Most of our inner turmoil arises from trying to exert control over the "not within our power" stuff. When we fret over an economy hampered by stupidity, wars born of folly, or the opinions of the uninformed, we are fighting the tide.


Short of gunning down anybody and everybody who tries to tries to exert control over the things definitely within our purview, how do we navigate through the chaos? 


St. Francis de Sales advised, "Never be in a hurry; do everything quietly and in a calm spirit. Do not lose your inner peace for anything whatsoever, even if your whole world seems upset.”


We want to believe that peace will be upon us when the chaos subsides. After the work is done. Once the relationship is mended. We wait for the storm to pass before we permit ourselves to breathe easy. And so we spend our years waiting in quiet desperation.


But the philosophers who have thought longest and hardest about this conclude the storm does not pass.


I refuse to submit to glib advice based on readings in Stoic philosophy, that we should retreat into the quiet of an interior fortress of the mind. This strikes me as a cop-out.


Peacemakers often, if not typically, act in defiance. 


As Stoic as he was, Roman Emperor Marcus Aurelius did not retreat to his gardens to avoid his duties. He governed decisively. 


Teresa of Ávila did not descend into her interior castle to escape the persecution of her own community. She returned with enough renewed energy to build seventeen convents. 


Gandhi applied relentless truth-seeking through militant non-violence to topple an oppressor.

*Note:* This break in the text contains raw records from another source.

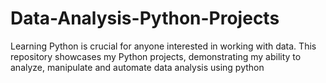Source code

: # Data-Analysis-Python-Projects
Learning Python is crucial for anyone interested in working with data. This repository showcases my Python projects, demonstrating my ability to analyze, manipulate and automate data analysis using python
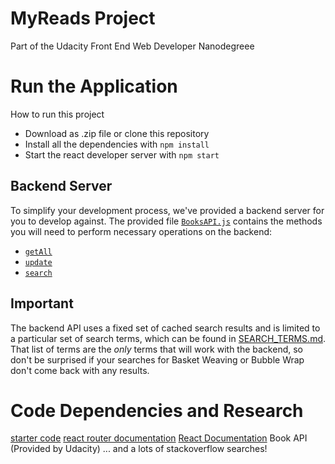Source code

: # MyReads Project
Part of the Udacity Front End Web Developer Nanodegreee

# Run the Application
How to run this project
* Download as .zip file or clone this repository
* Install all the dependencies with `npm install`
* Start the react developer server with `npm start`


## Backend Server

To simplify your development process, we've provided a backend server for you to develop against. The provided file [`BooksAPI.js`](src/BooksAPI.js) contains the methods you will need to perform necessary operations on the backend:

* [`getAll`](#getall)
* [`update`](#update)
* [`search`](#search)

## Important
The backend API uses a fixed set of cached search results and is limited to a particular set of search terms, which can be found in [SEARCH_TERMS.md](SEARCH_TERMS.md). That list of terms are the _only_ terms that will work with the backend, so don't be surprised if your searches for Basket Weaving or Bubble Wrap don't come back with any results.


# Code Dependencies and Research
[starter code](https://github.com/udacity/reactnd-project-myreads-starter)
[react router documentation](https://reacttraining.com/react-router/web/guides/philosophy)
[React Documentation](https://reactjs.org/docs/getting-started.html)
Book API (Provided by Udacity)
... and a lots of stackoverflow searches!
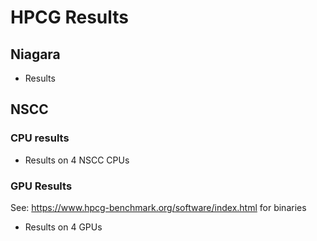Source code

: # HPCG Results

## Niagara

- Results

## NSCC

### CPU results

- Results on 4 NSCC CPUs

### GPU Results

See: https://www.hpcg-benchmark.org/software/index.html for binaries

- Results on 4 GPUs
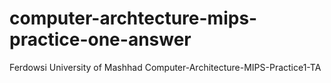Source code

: # computer-archtecture-mips-practice-one-answer

Ferdowsi University of Mashhad Computer-Architecture-MIPS-Practice1-TA
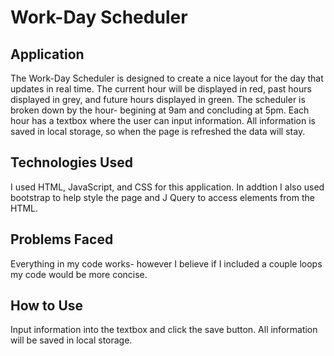 # Work-Day Scheduler

## Application

The Work-Day Scheduler is designed to create a nice layout for the day that updates in real time. The current hour will be displayed in red, past hours displayed in grey, and future hours displayed in green. The scheduler is broken down by the hour- begining at 9am and concluding at 5pm. Each hour has a textbox where the user can input information. All information is saved in local storage, so when the page is refreshed the data will stay.


## Technologies Used

I used HTML, JavaScript, and CSS for this application. In addtion I also used bootstrap to help style the page and J Query to access elements from the HTML.

## Problems Faced

Everything in my code works- however I believe if I included a couple loops my code would be more concise. 

## How to Use

Input information into the textbox and click the save button. All information will be saved in local storage. 
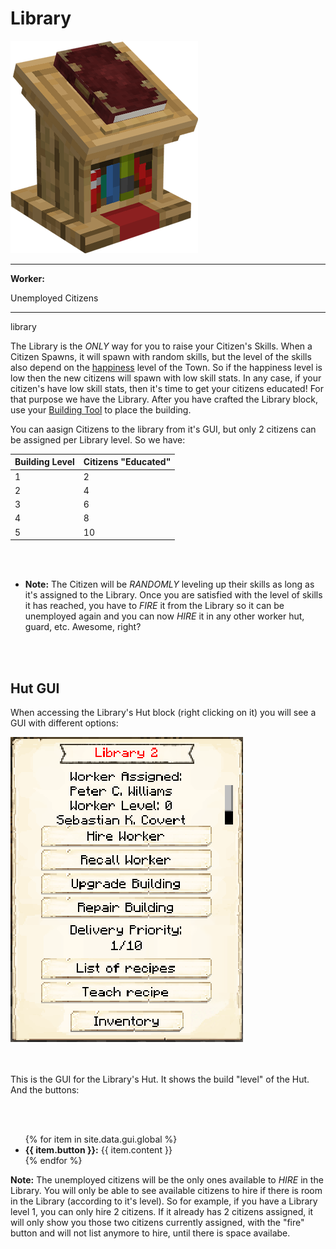# Library

<div class="infobox box text-center">
    <img src="../../assets/images/buildings/library.png" alt="Library" />
    <hr />
    <div class="row section-text text-left">
        <div class="col">
        <p><strong>Worker:</strong></p>
        </div>
        <div class="col">
        <p>Unemployed Citizens</p>
        </div>
    </div>
    <hr />
    <recipe>library</recipe>
</div>

The Library is the *ONLY* way for you to raise your Citizen's Skills. When a Citizen Spawns, it will spawn with random skills, but the level of the skills also depend on the [happiness](../../source/tutorials/happiness) level of the Town. So if the happiness level is low then the new citizens will spawn with low skill stats. In any case, if your citizen's have low skill stats, then it's time to get your citizens educated! For that purpose we have the Library. After you have crafted the Library block, use your [Building Tool](../../source/tutorials/building_tool) to place the building.

You can aasign Citizens to the library from it's GUI, but only 2 citizens can be assigned per Library level. So we have: 

| Building Level | Citizens "Educated" |
| -------------- | ------------------- |
| 1              | 2                   |
| 2              | 4                   |
| 3              | 6                   |
| 4              | 8                   |
| 5              | 10                  |

<br><br>
- **Note:** The Citizen will be *RANDOMLY* leveling up their skills as long as it's assigned to the Library. Once you are satisfied with the level of skills it has reached, you have to *FIRE* it from the Library so it can be unemployed again and you can now *HIRE* it in any other worker hut, guard, etc. Awesome, right?

<br><br>

## Hut GUI

When accessing the Library's Hut block (right clicking on it) you will see a GUI with different options:

<div class="row">
  <div class="col-sm-12 col-md">
    <img src="../../assets/images/gui/librarygui.png" class="img-fluid mx-auto" alt="Library GUI">
  </div>
  <div class="col-sm-12 col-md">
    <br>
    <br>
    <p> This is the GUI for the Library's Hut. It shows the build "level" of the Hut. And the buttons:</p>
    <br>
    <br>
    <ul>
      {% for item in site.data.gui.global %}
        <li><strong>{{ item.button }}:</strong> {{ item.content }}</li>
      {% endfor %}
    </ul>
  </div>
</div>

**Note:** The unemployed citizens will be the only ones available to *HIRE* in the Library. You will only be able to see available citizens to hire if there is room in the Library (according to it's level). So for example, if you have a Library level 1, you can only hire 2 citizens. If it already has 2 citizens assigned, it will only show you those two citizens currently assigned, with the "fire" button and will not list anymore to hire, until there is space availabe.
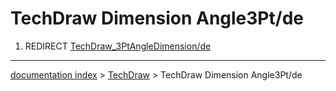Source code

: # TechDraw Dimension Angle3Pt/de
1.  REDIRECT [TechDraw\_3PtAngleDimension/de](TechDraw_3PtAngleDimension/de.md)

---
[documentation index](../README.md) > [TechDraw](TechDraw_Workbench.md) > TechDraw Dimension Angle3Pt/de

While Gandhi provided the method, Martin Luther King added the spirit – Christian Love. He dubbed nonviolence the "sword that heals," which cuts through the armor of subjugators without wounding them.


Gandhi and King refined their philosophies into political strategies. Christ’s pacifism was rooted in a revolution of the spirit. Neither fleeing nor striking back, he preached a third way – turning an enemy into a brother.


I’m concluding at this stage of my life that I am the only one who can captain my soul out of this global, warring morass we are in. 


Rainer Maria Rilke spoke to me, I believe, in his Letters to a Young Poet written more than a hundred years ago:


You look to the surfaces, and this is what you should by all means avoid doing. No one can give you advice or help you. No one. There is only one thing to do: Go into yourself.


Pointless submission to chaos or purposeful declaration of peace? From Christ’s Sermon on the Mount to Gandhi’s Salt March, this is always the question before us.


(Image: Theravada Buddhist monks who recently completed a defiant "Walk for Peace" across the U. S. and have since expanded their journey internationally.)